Having considered defendant Morales’ motion to dismiss the indictment for violation of the Speedy Trial Act, (Docket No. 85), the government’s response, (Docket No. 87), and defendant Morales’ reply to the government’s response, (Docket No. 89), the Court DENIES defendant Morales’ motion.

IT IS SO ORDERED.

. Pursuant to Franks v. Delaware, 438 U.S. 154, 98 S.Ct. 2674, 57 L.Ed.2d 667 (1978), a Franks hearing "is primarily a vehicle for challenging a warrant by impeaching the affiant.” United States v. Adams, 305 F.3d 30, 36 n. 1 (1st Cir.2002).

. This language is now contained in 18 U.S.C. § 3161(h)(7)(H).

. This language is now contained in 18 U.S.C. § 3161(h)(7)(A):

"Any period of delay resulting from a continuance granted by any judge on his own motion or at the request of the defendant or his counsel or at the request of the attorney for the Government, if the judge granted such continuance on the basis of his findings that the ends of justice served by taking such action outweigh the best interest of the public and the defendant in a speedy trial...18 U.S.C. § 3161(h)(7)(A).

. These factors are now listed in 18 U.S.C. § 3161(h)(7)(B)(iv).
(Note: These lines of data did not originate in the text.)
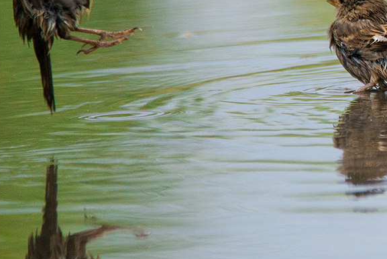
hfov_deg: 1.1
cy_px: 57
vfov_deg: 0.7
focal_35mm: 1871
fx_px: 20117
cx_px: 518
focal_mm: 600
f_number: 6.3
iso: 800
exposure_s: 1/2500
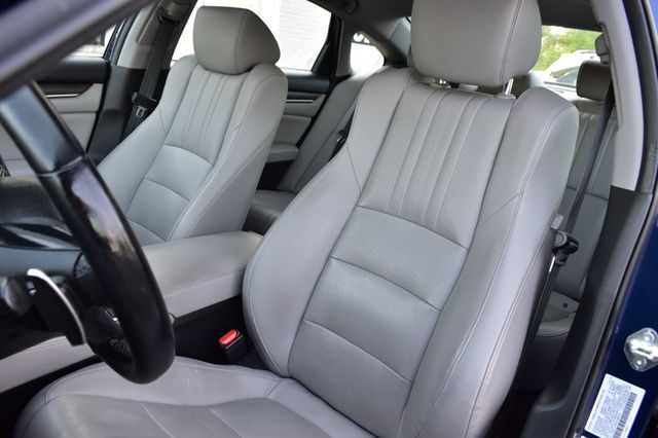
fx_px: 548
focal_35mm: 30
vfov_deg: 43.6
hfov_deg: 62.0
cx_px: 329
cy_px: 219
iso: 400
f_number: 7.1
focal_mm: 20
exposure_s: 1/25
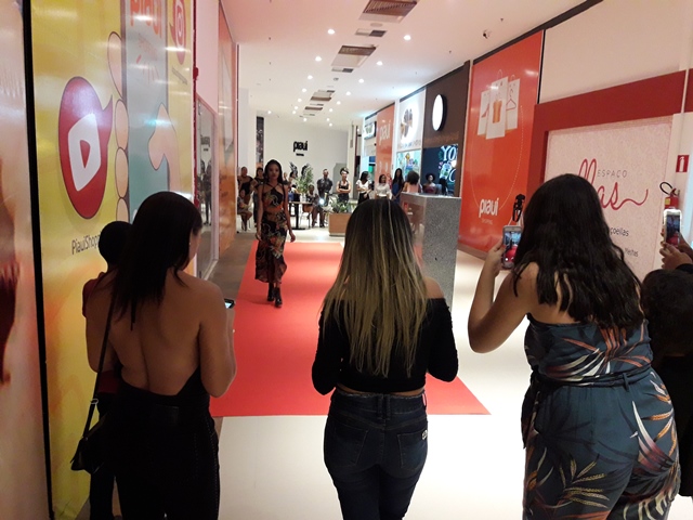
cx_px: 346
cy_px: 260
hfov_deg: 63.4
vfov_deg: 49.7
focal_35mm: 28
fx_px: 561
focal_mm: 3.7
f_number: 1.9
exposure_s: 1/24
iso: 250
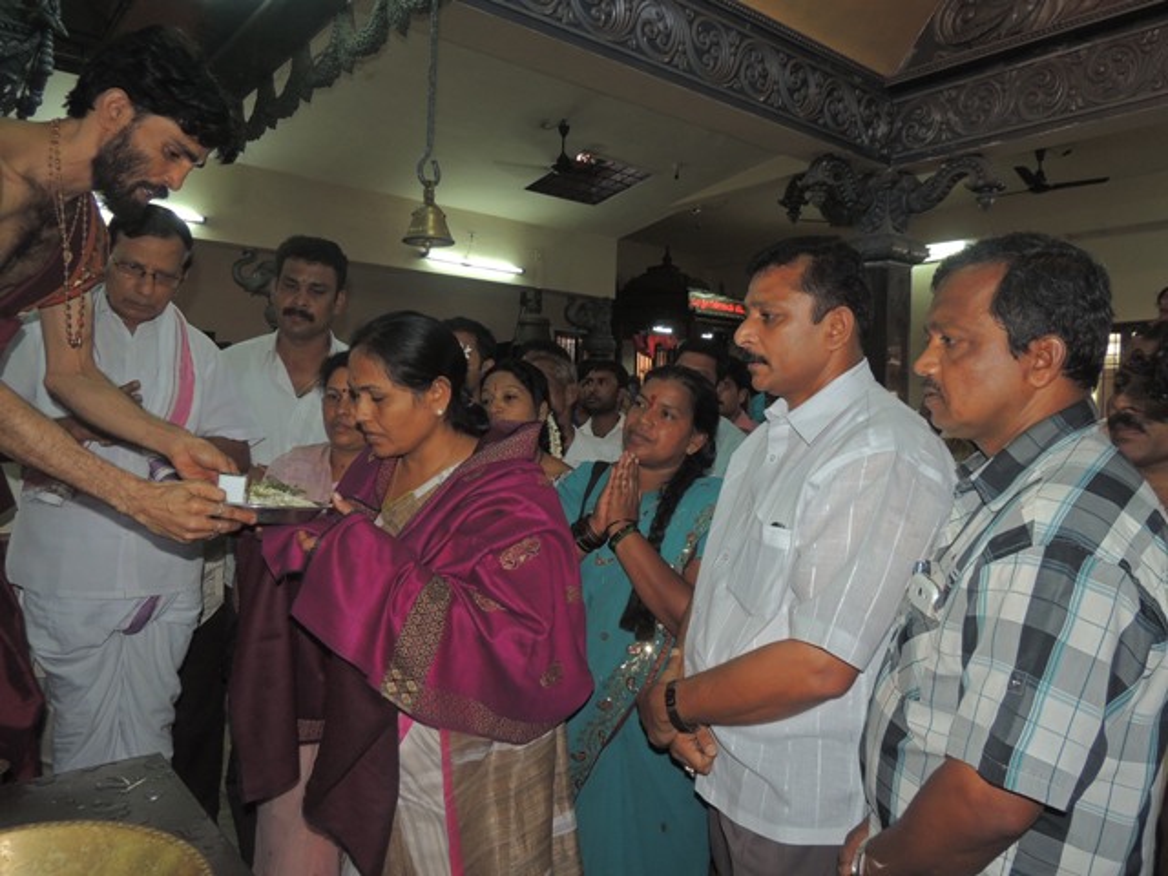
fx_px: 810
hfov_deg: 71.6
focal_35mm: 24
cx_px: 584
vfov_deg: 56.8
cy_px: 438
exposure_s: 1/30
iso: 200
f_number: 3
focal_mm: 4.3
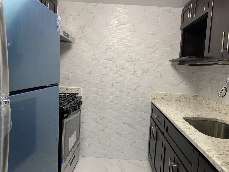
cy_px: 86
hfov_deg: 67.3
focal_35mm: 26
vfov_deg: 53.1
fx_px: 172
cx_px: 114
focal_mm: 4.25
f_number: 1.8
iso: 100
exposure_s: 1/60
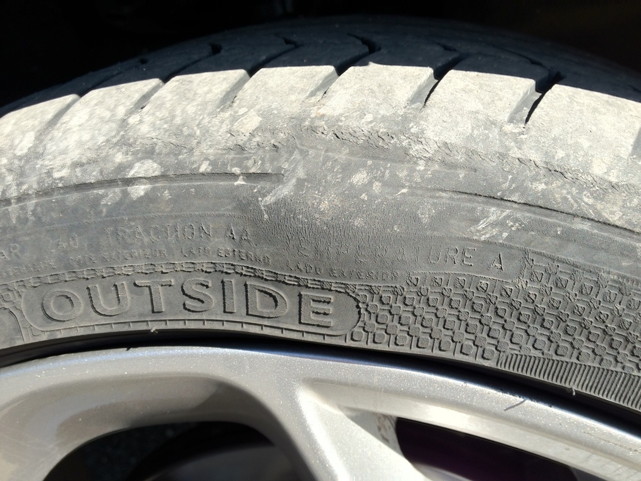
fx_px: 648
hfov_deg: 52.6
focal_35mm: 35
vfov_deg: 40.7
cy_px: 240
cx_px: 320
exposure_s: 1/552
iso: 64
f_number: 2.4
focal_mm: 4.28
. In- these sections,-the Speedy Trial Act indicates that:

(h) The following periods of delay shall be excluded in computing the time within which an information or an indictment must be filed, or in computing the time within which the trial of any such offense must commence: (1)(D) delay resulting from any pretrial motion, from the filing of the motion through the conclusion of the hearing on, or other prompt disposition of, such motion; ... (H) delay reasonably attributable to any period, not to exceed thirty days, during which any proceeding concerning the defendant is actually under advisement by the court. 18 U.S.C. § 3161(h)(1).

. Even if the Court did not clearly delineate on the record findings that justify the grant of an “ends-of-justice” continuance, the First Circuit Court of Appeals has held that judicial estoppel applies in a situation when a defendant argues that a Speedy Trial Act violation has occurred after the defendant requests a continuance pursuant to 18 U.S.C. § 3161(h)(7), which the district court then grants without making specific findings on the record that justify an ends-of-justice continuance. Pakala, 568 at 60 (discussing how "it is not necessary for the court to articulate the basic facts when they are obvious and set forth in a motion for a continuance” when issuing an “ends-of-justice” continuance)(internal quotation marks and citation omitted).